Le projet de la CAQ pourrait entraîner des frictions avec le gouvernement fédéral. L’immigration est une compétence partagée, et Québec n’a pas toutes les cartes dans son jeu. À Ottawa, le gouvernement Trudeau assure qu’il veut collaborer, sans cacher qu’il est en désaccord sur le fond.

L’issue de ce débat demeure incertaine, particulièrement à l’aube d’élections fédérales où les libéraux fédéraux voudront conserver leur position prédominante au Québec.

François Paradis résiste faussement aux efforts de François Legault, Pierre Arcand, Pascal Bérubé et Manon Massé.Le député caquiste François Paradis est le nouveau président de l'Assemblée nationale. Comme le veut la tradition parlementaire, il a fait mine de résister aux efforts conjoints de tous les chefs de partis pour l'escorter jusqu'à son fauteuil. Photo : La Presse canadienne / Jacques Boissinot

4. Trois projets de loi en lever de rideau

Les trois projets de loi déposés par le gouvernement au cours des neuf jours de travaux parlementaires lui ont permis de remplir rapidement des promesses électorales.

Le premier prévoit que les patrons de la Sûreté du Québec, de l'Unité permanente anticorruption et du Directeur des poursuites criminelles et pénales seront dorénavant nommés aux deux tiers de l'Assemblée nationale.
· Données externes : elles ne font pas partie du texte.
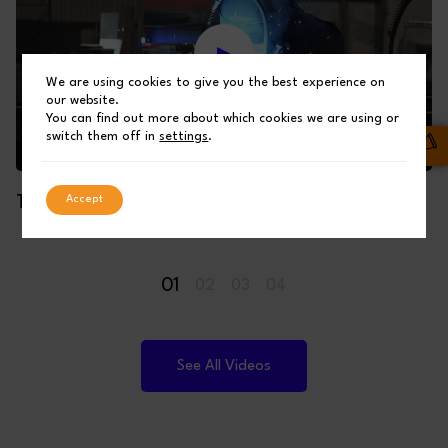
We are using cookies to give you the best experience on
our website.
You can find out more about which cookies we are using or
switch them off in
settings
.
Accept
THE MAKING OF A SHUFFLEBOTTOM BUILDING
01
02
03
04
See All Videos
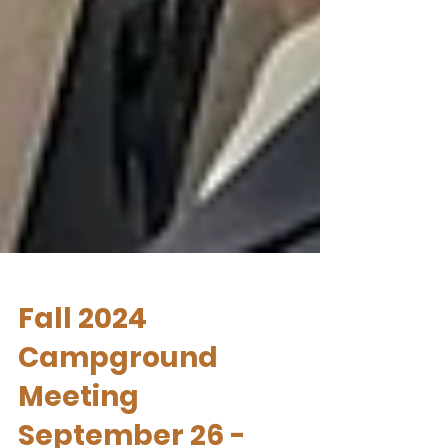
Fall 2024
Campground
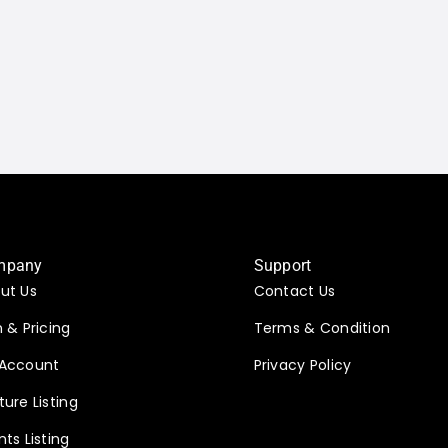
mpany
Support
ut Us
Contact Us
n & Pricing
Terms & Condition
Account
Privacy Policy
ture Listing
nts Listing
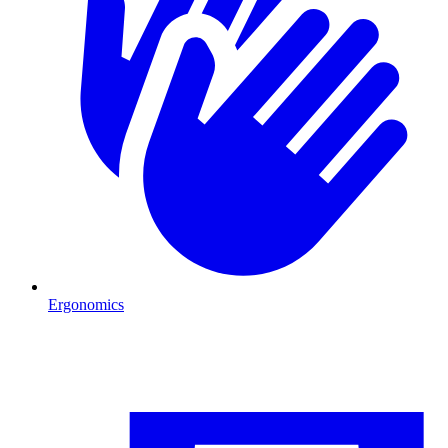
Ergonomics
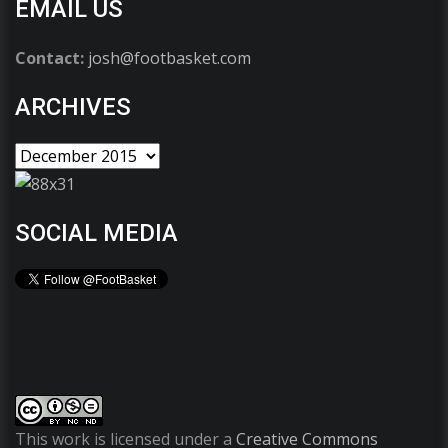
EMAIL US
Contact:
josh@footbasket.com
ARCHIVES
SOCIAL MEDIA
This work is licensed under a
Creative Commons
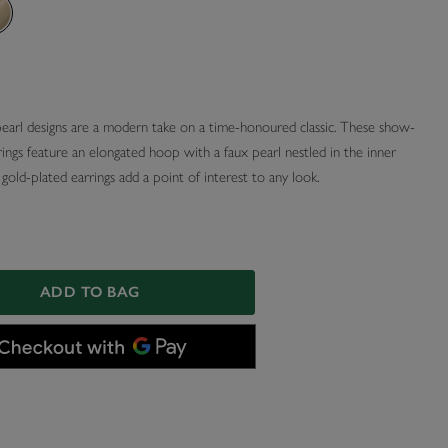
pearl designs are a modern take on a time-honoured classic. These show-
ings feature an elongated hoop with a faux pearl nestled in the inner
gold-plated earrings add a point of interest to any look.
ADD TO BAG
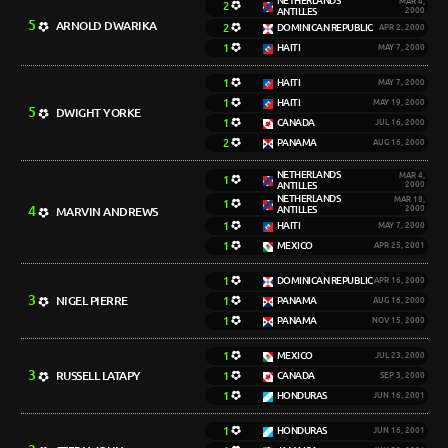
NETHERLANDS
MAR 4,
2
ANTILLES
2000
5
ARNOLD DWARIKA
2
DOMINICAN REPUBLIC
APR 2, 2000
1
HAITI
MAY 7, 2000
1
HAITI
MAY 7, 2000
1
HAITI
MAY 19, 2000
5
DWIGHT YORKE
1
CANADA
JUL 16, 2000
2
PANAMA
AUG 16, 2000
NETHERLANDS
MAR 4,
1
ANTILLES
2000
NETHERLANDS
MAR 18,
1
4
ANTILLES
2000
MARVIN ANDREWS
1
HAITI
MAY 7, 2000
1
MEXICO
APR 25, 2001
1
DOMINICAN REPUBLIC
APR 16, 2000
3
NIGEL PIERRE
1
PANAMA
AUG 16, 2000
1
PANAMA
NOV 15, 2000
1
MEXICO
JUL 23, 2000
3
RUSSELL LATAPY
1
CANADA
SEP 3, 2000
1
HONDURAS
JUN 16, 2001
1
HONDURAS
JUN 16, 2001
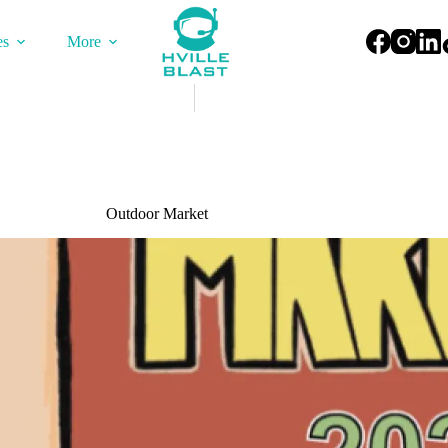
es
More
Outdoor Market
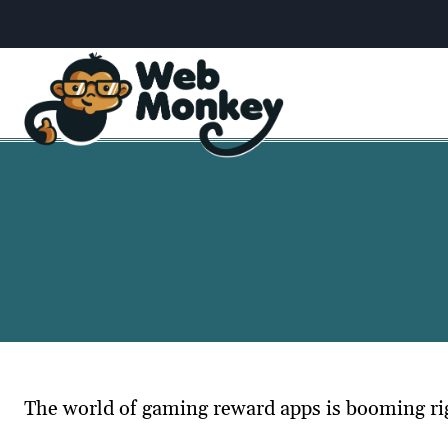
Skip
to
content
The world of gaming reward apps is booming righ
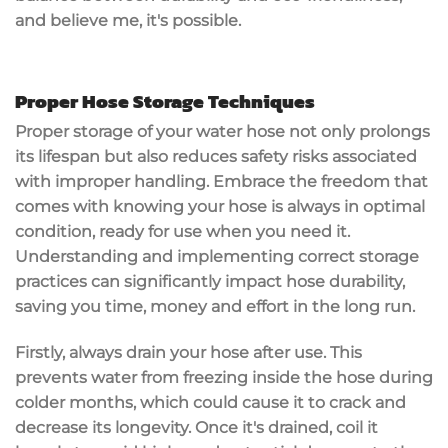
and believe me, it's possible.
Proper Hose Storage Techniques
Proper storage of your water hose not only prolongs
its lifespan but also reduces safety risks associated
with improper handling. Embrace the freedom that
comes with knowing your hose is always in optimal
condition, ready for use when you need it.
Understanding and implementing correct storage
practices can significantly impact hose durability,
saving you time, money and effort in the long run.
Firstly, always drain your hose after use. This
prevents water from freezing inside the hose during
colder months, which could cause it to crack and
decrease its longevity. Once it's drained, coil it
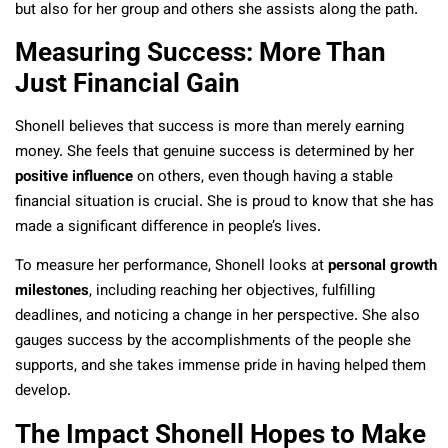
but also for her group and others she assists along the path.
Measuring Success: More Than
Just Financial Gain
Shonell believes that success is more than merely earning
money. She feels that genuine success is determined by her
positive influence
on others, even though having a stable
financial situation is crucial. She is proud to know that she has
made a significant difference in people’s lives.
To measure her performance, Shonell looks at
personal growth
milestones
, including reaching her objectives, fulfilling
deadlines, and noticing a change in her perspective. She also
gauges success by the accomplishments of the people she
supports, and she takes immense pride in having helped them
develop.
The Impact Shonell Hopes to Make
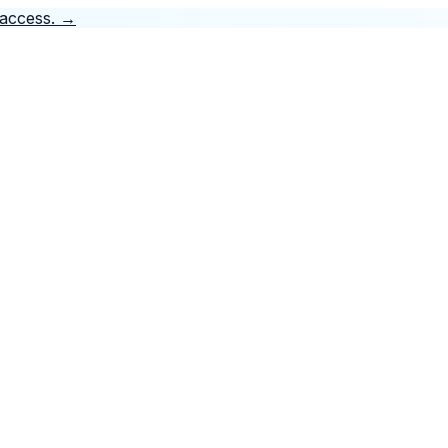
 access.
→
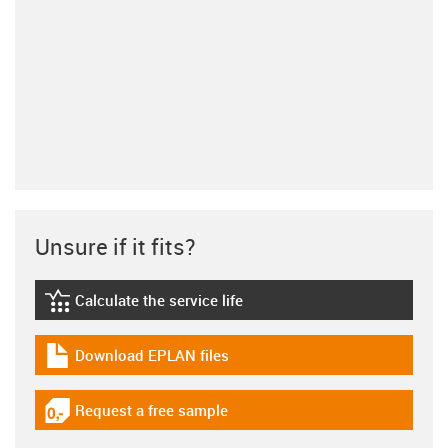
Unsure if it fits?
Calculate the service life
igus-icon-lebensdauerrechner
Download EPLAN files
igus-icon-download-plan
Request a free sample
igus-icon-gratismuster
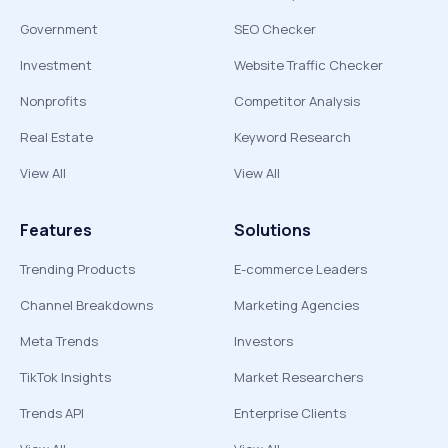
Government
SEO Checker
Investment
Website Traffic Checker
Nonprofits
Competitor Analysis
Real Estate
Keyword Research
View All
View All
Features
Solutions
Trending Products
E-commerce Leaders
Channel Breakdowns
Marketing Agencies
Meta Trends
Investors
TikTok Insights
Market Researchers
Trends API
Enterprise Clients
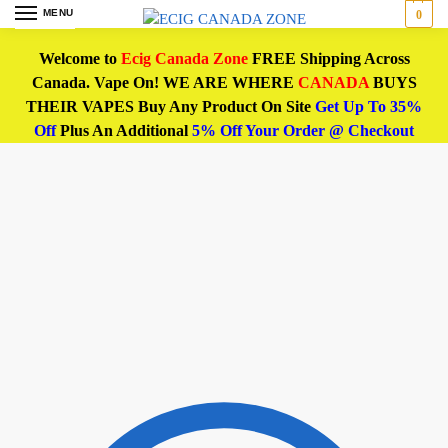
MENU
0
Welcome to
Ecig Canada Zone
FREE Shipping Across
Canada. Vape On! WE ARE WHERE
CANADA
BUYS
THEIR VAPES Buy Any Product On Site
Get Up To 35%
Off
Plus An Additional
5% Off Your Order @ Checkout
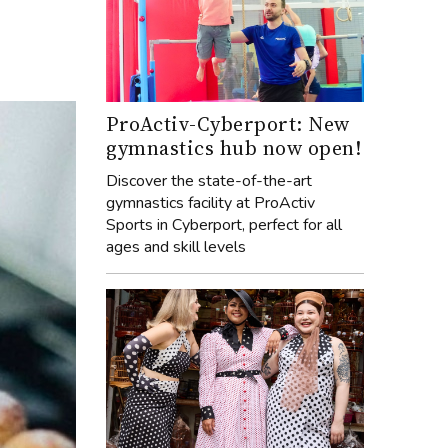
ProActiv-Cyberport: New
gymnastics hub now open!
Discover the state-of-the-art
gymnastics facility at ProActiv
Sports in Cyberport, perfect for all
ages and skill levels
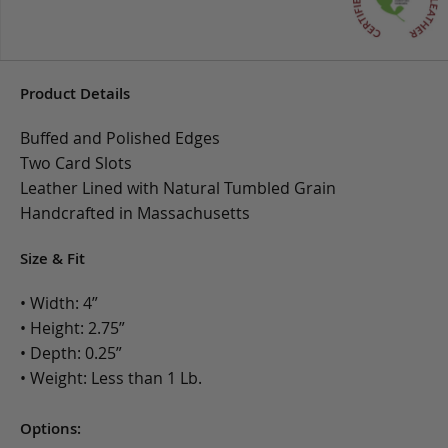
Product Details
Buffed and Polished Edges
Two Card Slots
Leather Lined with Natural Tumbled Grain
Handcrafted in Massachusetts
Size & Fit
• Width: 4”
• Height: 2.75”
• Depth: 0.25”
• Weight: Less than 1 Lb.
Options:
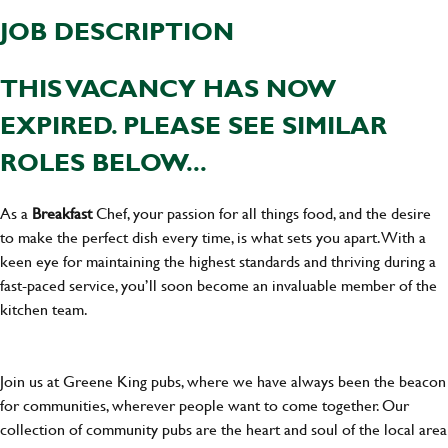
JOB DESCRIPTION
THIS VACANCY HAS NOW
EXPIRED. PLEASE SEE SIMILAR
ROLES BELOW...
As a
Breakfast
Chef, your passion for all things food, and the desire
to make the perfect dish every time, is what sets you apart. With a
keen eye for maintaining the highest standards and thriving during a
fast-paced service, you’ll soon become an invaluable member of the
kitchen team.
Join us at Greene King pubs, where we have always been the beacon
for communities, wherever people want to come together. Our
collection of community pubs are the heart and soul of the local area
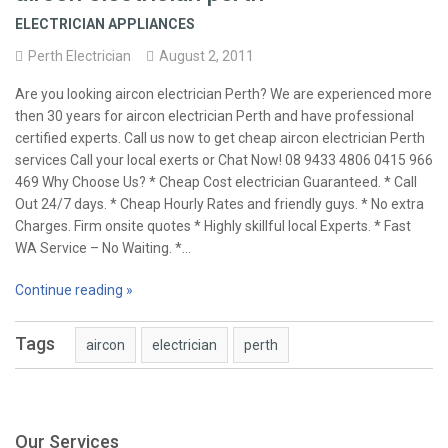
ELECTRICIAN APPLIANCES
Perth Electrician
August 2, 2011
Are you looking aircon electrician Perth? We are experienced more
then 30 years for aircon electrician Perth and have professional
certified experts. Call us now to get cheap aircon electrician Perth
services Call your local exerts or Chat Now! 08 9433 4806 0415 966
469 Why Choose Us? * Cheap Cost electrician Guaranteed. * Call
Out 24/7 days. * Cheap Hourly Rates and friendly guys. * No extra
Charges. Firm onsite quotes * Highly skillful local Experts. * Fast
WA Service – No Waiting. *…
Continue reading »
Tags
aircon
electrician
perth
Our Services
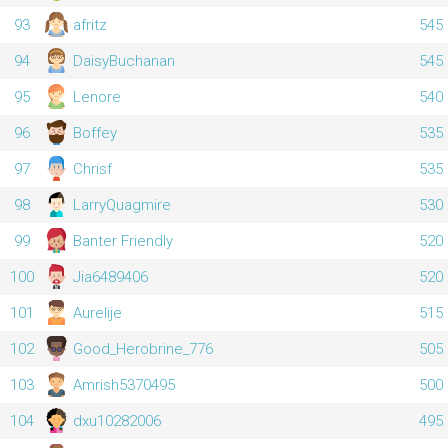
93
afritz
545
94
DaisyBuchanan
545
95
Lenore
540
96
Boffey
535
97
Chrisf
535
98
LarryQuagmire
530
99
Banter Friendly
520
100
Jia6489406
520
101
Aurelije
515
102
Good_Herobrine_776
505
103
Amrish5370495
500
104
dxu10282006
495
Il n’a pas fait de vagues.

Le second ouvre la voie à un resserrement des règles encadrant la légalisation du cannabis, en haussant l’âge légal pour en acheter de 18 à 21 ans, au nom de la science, et en interdisant la consommation dans tous les lieux publics.

L’affaire a été unanimement mal accueillie par les partis d’opposition, et même par le premier ministre canadien Justin Trudeau, qui affirment tous que cela va pousser des adultes de 18 à 20 ans dans les bras du crime organisé. La mairesse de Montréal déplore que Québec aille « à l'encontre du principe de l'autonomie des villes ».

Finalement, le ministre Girard a déposé jeudi un projet de loi confirmant l’imposition d’un taux unique de taxe scolaire partout au Québec, au nom de l’équité entre les régions. L’opposition y a plutôt vu un projet de loi inéquitable profitant aux plus riches, et le milieu de l’éducation s’en inquiète aussi.

Les deux derniers projets de loi devraient alimenter les discussions lorsque les travaux parlementaires reprendront cet hiver.

Dans les dossiers de l’immigration, du cannabis, du troisième lien [routier à Québec] et de l’environnement, M. Legault préfère être à l’écoute de son idéologie conservatrice plutôt que d’écouter la science et les experts.

Manon Massé, co-porte-parole de Québec solidaire

5. En attendant de nouveaux chefs au PLQ et au PQ

Il convient de le répéter : la victoire sans équivoque de la CAQ à l’élection du 1er octobre a mis un terme à un demi-siècle d’alternance entre le Parti libéral et le Parti québécois à la tête de l’État. La CAQ prône pour sa part un « nationalisme rassembleur », a dit François Legault.

Face à lui, le PLQ et le PQ ont respectivement choisi d’aligner Pierre Arcand et Pascal Bérubé, des politiciens d’expérience. Ils assurent tous deux qu’ils s’acquitteront de leur tâche de façon consciencieuse; l’opposition va « jouer son rôle », arguent-ils.

Les deux partis ne se sont pas encore engagés dans des courses à la direction, en faisant valoir qu’il convenait d’abord de faire le bilan de la dernière campagne avec leurs membres. Il n’en est pas moins certain que ces courses s’activeront bientôt, ne serait-ce qu’en coulisses.

La situation est tout autre à Québec solidaire, où l’on craignait encore il n’y a pas si longtemps que les départs des fondateurs Françoise David et Amir Khadir n’annoncent des jours sombres. Les co-porte-parole Manon Massé et Gabriel Nadeau-Dubois sont bien en selle, à la tête d’un contingent sans précédent de 10 députés.

Québec solidaire se positionne en outre clairement comme la conscience du Parlement en matière de lutte contre les changements climatiques, face à un gouvernement qui n’en a pas fait un enjeu-clé.